- Opening Delimiter -

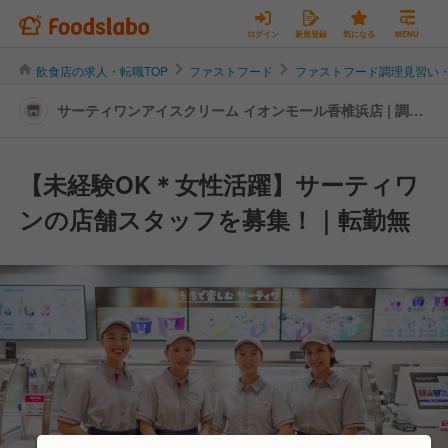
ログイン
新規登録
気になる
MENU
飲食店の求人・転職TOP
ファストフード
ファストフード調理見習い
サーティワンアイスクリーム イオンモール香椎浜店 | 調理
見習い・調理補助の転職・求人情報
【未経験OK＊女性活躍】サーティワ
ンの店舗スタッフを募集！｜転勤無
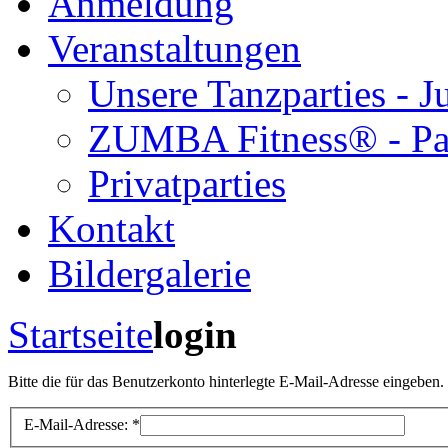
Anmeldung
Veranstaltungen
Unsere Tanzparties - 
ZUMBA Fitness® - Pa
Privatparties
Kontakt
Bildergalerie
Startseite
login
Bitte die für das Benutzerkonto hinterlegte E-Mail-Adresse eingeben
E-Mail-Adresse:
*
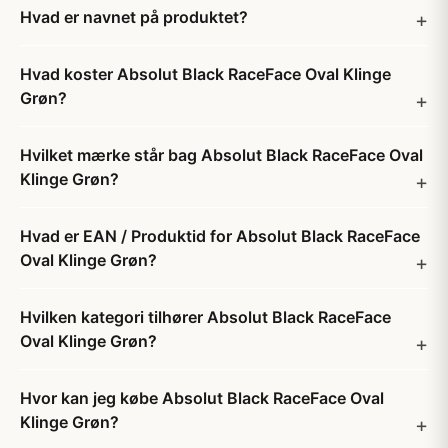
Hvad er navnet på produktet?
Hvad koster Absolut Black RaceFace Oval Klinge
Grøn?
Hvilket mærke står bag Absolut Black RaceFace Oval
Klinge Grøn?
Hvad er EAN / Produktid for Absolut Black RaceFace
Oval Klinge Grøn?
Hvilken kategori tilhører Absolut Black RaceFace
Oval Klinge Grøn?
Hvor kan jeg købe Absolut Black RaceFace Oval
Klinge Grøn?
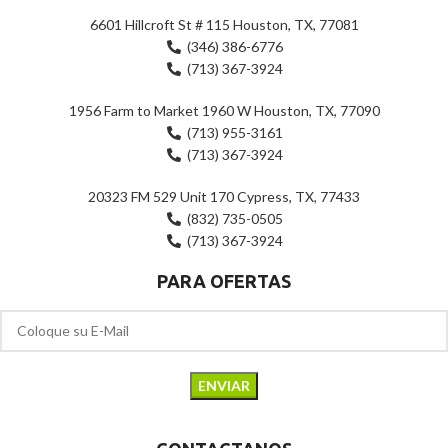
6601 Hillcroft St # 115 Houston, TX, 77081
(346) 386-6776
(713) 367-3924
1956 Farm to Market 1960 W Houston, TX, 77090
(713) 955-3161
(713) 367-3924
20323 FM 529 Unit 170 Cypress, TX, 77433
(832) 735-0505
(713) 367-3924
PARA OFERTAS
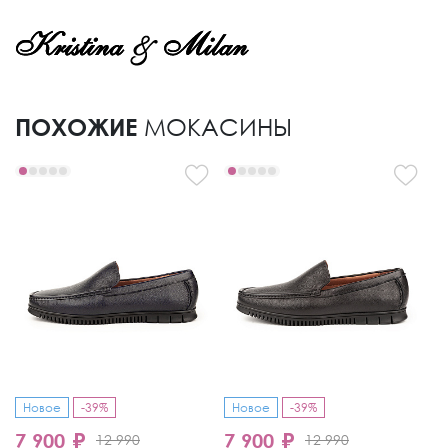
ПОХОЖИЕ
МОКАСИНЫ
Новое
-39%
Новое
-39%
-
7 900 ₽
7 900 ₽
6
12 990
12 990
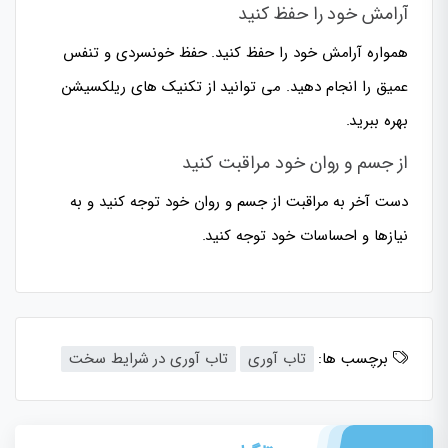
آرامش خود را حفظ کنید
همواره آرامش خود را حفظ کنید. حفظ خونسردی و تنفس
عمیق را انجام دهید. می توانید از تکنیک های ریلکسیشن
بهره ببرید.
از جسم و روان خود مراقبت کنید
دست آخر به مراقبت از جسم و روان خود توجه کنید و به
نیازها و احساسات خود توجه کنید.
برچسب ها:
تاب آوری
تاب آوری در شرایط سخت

- Closing Delimiter -
- Opening Delimiter -

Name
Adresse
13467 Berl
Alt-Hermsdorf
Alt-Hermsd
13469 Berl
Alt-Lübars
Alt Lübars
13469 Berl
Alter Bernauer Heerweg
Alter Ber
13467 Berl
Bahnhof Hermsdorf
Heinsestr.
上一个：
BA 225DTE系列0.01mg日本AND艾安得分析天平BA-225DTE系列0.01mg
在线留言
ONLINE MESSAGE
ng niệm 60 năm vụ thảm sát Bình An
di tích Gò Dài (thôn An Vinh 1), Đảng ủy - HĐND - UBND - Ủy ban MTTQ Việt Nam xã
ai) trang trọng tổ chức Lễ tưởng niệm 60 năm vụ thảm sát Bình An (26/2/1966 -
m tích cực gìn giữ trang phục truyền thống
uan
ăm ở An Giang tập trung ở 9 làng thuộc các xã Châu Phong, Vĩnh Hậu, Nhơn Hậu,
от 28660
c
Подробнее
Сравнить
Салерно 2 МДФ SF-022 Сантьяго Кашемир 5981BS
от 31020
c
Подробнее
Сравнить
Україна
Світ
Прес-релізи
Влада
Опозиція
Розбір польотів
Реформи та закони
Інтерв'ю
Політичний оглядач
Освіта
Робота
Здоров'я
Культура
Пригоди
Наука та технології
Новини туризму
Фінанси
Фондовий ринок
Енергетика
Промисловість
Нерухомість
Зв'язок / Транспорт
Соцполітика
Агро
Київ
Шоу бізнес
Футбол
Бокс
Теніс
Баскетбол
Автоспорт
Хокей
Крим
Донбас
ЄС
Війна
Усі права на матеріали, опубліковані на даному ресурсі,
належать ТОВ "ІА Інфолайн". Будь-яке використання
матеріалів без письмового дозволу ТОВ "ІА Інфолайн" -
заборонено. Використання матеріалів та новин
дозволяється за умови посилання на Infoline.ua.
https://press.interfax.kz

- Closing Delimiter -

- **REQUIREMENT**
Out of the data above, transcribe exactly and only the lines starting with the line that has "Реформи та закони" and going on through the line that has "https://press.interfax.kz", both included.

- **WORKED SOLUTION**
Реформи та закони
Інтерв'ю
Політичний оглядач
Освіта
Робота
Здоров'я
Культура
Пригоди
Наука та технології
Новини туризму
Фінанси
Фондовий ринок
Енергетика
Промисловість
Нерухомість
Зв'язок / Транспорт
Соцполітика
Агро
Київ
Шоу бізнес
Футбол
Бокс
Теніс
Баскетбол
Автоспорт
Хокей
Крим
Донбас
ЄС
Війна
Усі права на матеріали, опубліковані на даному ресурсі,
належать ТОВ "ІА Інфолайн". Будь-яке використання
матеріалів без письмового дозволу ТОВ "ІА Інфолайн" -
заборонено. Використання матеріалів та новин
дозволяється за умови посилання на Infoline.ua.
https://press.interfax.kz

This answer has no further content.